→ **MATERIAL FOR THIS EXERCISE**:
—————

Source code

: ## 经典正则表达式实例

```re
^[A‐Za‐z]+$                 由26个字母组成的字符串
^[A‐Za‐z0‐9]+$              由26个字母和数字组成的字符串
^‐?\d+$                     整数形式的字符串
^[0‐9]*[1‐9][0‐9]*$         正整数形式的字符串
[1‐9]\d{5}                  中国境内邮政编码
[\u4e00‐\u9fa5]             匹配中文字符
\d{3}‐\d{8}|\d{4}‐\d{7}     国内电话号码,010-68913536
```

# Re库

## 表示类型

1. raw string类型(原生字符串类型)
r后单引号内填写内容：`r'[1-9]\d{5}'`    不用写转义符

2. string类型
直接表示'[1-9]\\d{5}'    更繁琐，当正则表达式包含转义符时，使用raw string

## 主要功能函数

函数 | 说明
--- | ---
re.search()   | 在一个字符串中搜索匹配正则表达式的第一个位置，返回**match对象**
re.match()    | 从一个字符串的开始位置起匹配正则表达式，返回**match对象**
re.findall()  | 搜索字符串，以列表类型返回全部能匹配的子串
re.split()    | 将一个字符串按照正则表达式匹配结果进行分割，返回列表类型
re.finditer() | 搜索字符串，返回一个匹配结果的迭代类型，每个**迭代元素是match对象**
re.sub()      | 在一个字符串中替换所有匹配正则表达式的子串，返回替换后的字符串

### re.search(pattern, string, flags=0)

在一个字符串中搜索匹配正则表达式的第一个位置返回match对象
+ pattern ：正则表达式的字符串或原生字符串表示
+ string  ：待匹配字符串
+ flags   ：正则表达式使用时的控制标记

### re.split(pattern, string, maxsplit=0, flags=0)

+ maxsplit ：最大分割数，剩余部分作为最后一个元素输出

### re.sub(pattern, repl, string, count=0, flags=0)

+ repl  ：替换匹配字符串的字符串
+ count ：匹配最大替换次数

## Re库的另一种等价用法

—————

If a line in the material above contains "flags", show that line.

→ **EXERCISE ANSWER**:
### re.search(pattern, string, flags=0)
+ flags   ：正则表达式使用时的控制标记
### re.split(pattern, string, maxsplit=0, flags=0)
### re.sub(pattern, repl, string, count=0, flags=0)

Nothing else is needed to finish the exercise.